Senior reflections are cliché, corny and almost always try too hard to impart some kind of life lesson: be yourself, love your family, grow in your relationship with god and spend every day thankful for the gifts you have received, especially for being able to attend Xavier.

While these lessons are important, they can also appear superficial. This is not to say that the revelations of my fellow seniors are inauthentic or lack meaning. I merely wish to draw attention to the harsh reality of senior reflections: beautiful articles written on overdone topics are powerless. In an attempt to combat the dying art of senior reflection writing, I’m going write about reading, pop punk and whisky sours.
As a double major in the humanities, I have written hundreds of pages during my time at Xavier. To write those papers, I had to read even more pages, from books, to books about books, to books explaining or critiquing other books about books. And somewhere, ideally, in all those papers and dusty library pages I was supposed to learn something.
Yet, I can confidently say that most days this was not the case. Most papers were written too late at night to reflect what I actually thought and most reading was done with too little time to actually retain any content. I have, however, learned something from what appears like a useless academic struggle. In the same way that education, and specifically reading books, can give life, it can also take it away.
Too much time with Gatsby and Fitzgerald won’t teach you a thing about hope. Reading is dangerous, especially when it leads one to forsake the experiences that inspire stories in the first place. Books can kill, and it is time we realize that. Typical to an article like this might be a quote by Emerson or Thoreau, but instead I’d like to recall a lyric from a song we all knew when we were angsty teenagers: “It’s a new day, but it all feels old/ It’s a good life, that’s what I’m told/ But everything, it all just feels the same.”
Strangely enough, these Good Charlotte lyrics speak more to me now in my “maturity” than they ever did when I was struggling with acne and dancing in mosh pits, and even more so to my disagreement with senior reflections. Like the books we over read, senior reflections lose the beauty, the truth and the meaning embedded within their words if we spend too little time writing them and too much time dwelling on them. They become cliché, preachy or, in the words of Good Charloette, feel “old,” “just the same” and fail to teach us anything good or meaningful about being a senior at Xavier.
Inevitably, my small revolt against the senior reflection is contradictory in its nature. By trying to avoid cliché, I fall into it. I admit, unfortunately, that it is very difficult to avoid cliché when writing about such a sensitive topic. However, this does not make my article up to now pointless. Rather, it has created the soap box that I can now proudly stand upon.
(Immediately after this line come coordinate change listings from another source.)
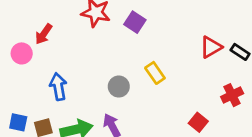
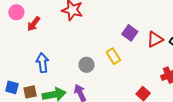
purple square: (135, 22) -> (130, 33), moved
pink circle: (22, 53) -> (16, 12), moved

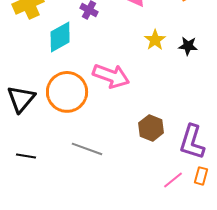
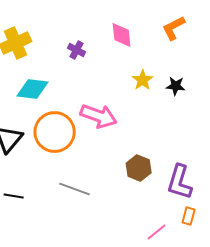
cyan diamond: (60, 37) -> (33, 89), moved, turned 36
pink line: (173, 180) -> (157, 232), moved

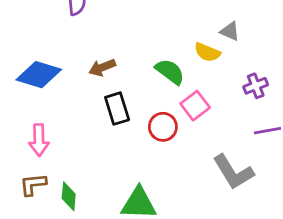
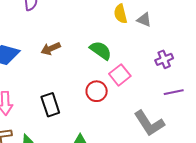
yellow semicircle: (207, 52) -> (121, 14), moved, turned 54
black rectangle: (117, 109) -> (50, 105), moved

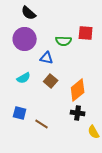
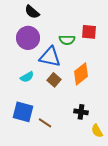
blue triangle: (47, 58) -> (50, 57), size x1.6
orange diamond: (78, 90) -> (81, 74), moved
blue square: (20, 113) -> (23, 112), size x1.5

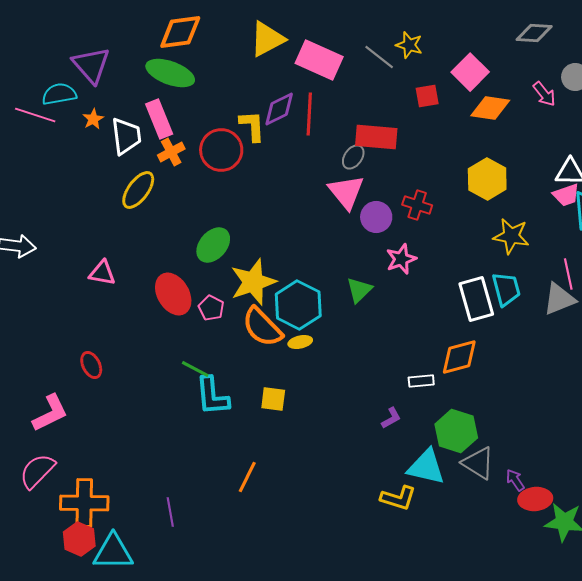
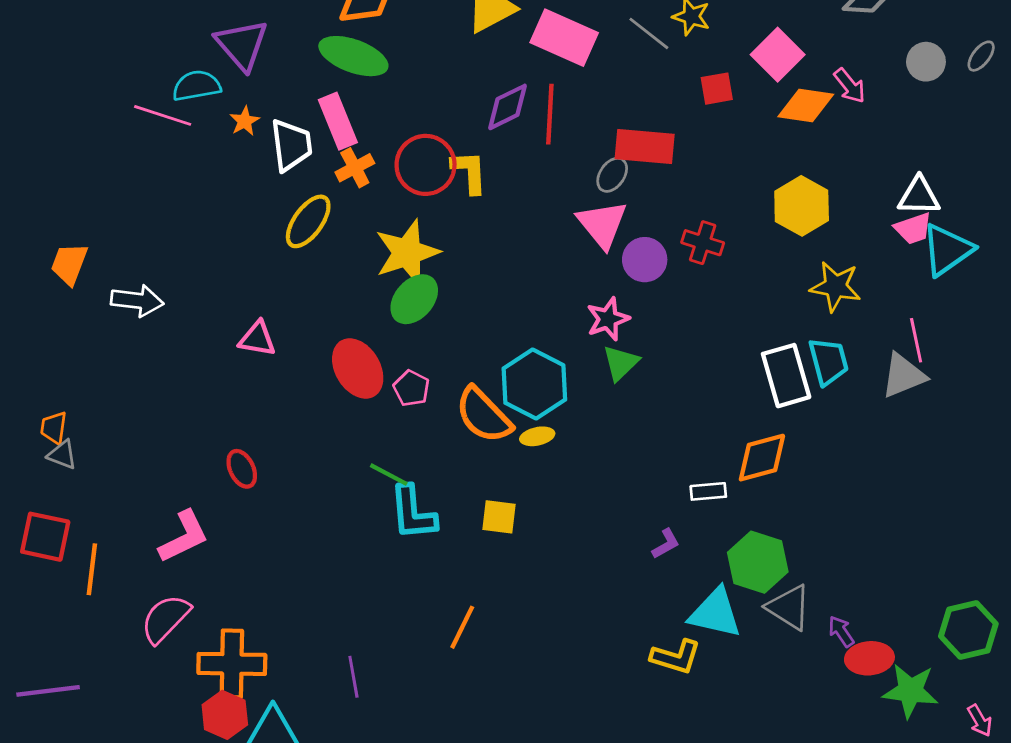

Words are nothing if we do not recognize the life that stands behind them. We are not meant to live in front of a computer screen or in the library stacks but in the mosh pits, on the fields and at the bars. Without meaningful experience, words are empty and will remain empty if experience is not championed above reading accounts of experience, or even accounts of accounts of experience.
To close, I will say that I love few things more than a good whiskey sour. In the senior week to come, you can expect to find me every night at Dana’s, drink in hand. While I don’t have the money to buy you one as well, come. Be a part of my experience, and I’ll be a part of yours. Let our experiences become stories of our own, written in the memories of one another.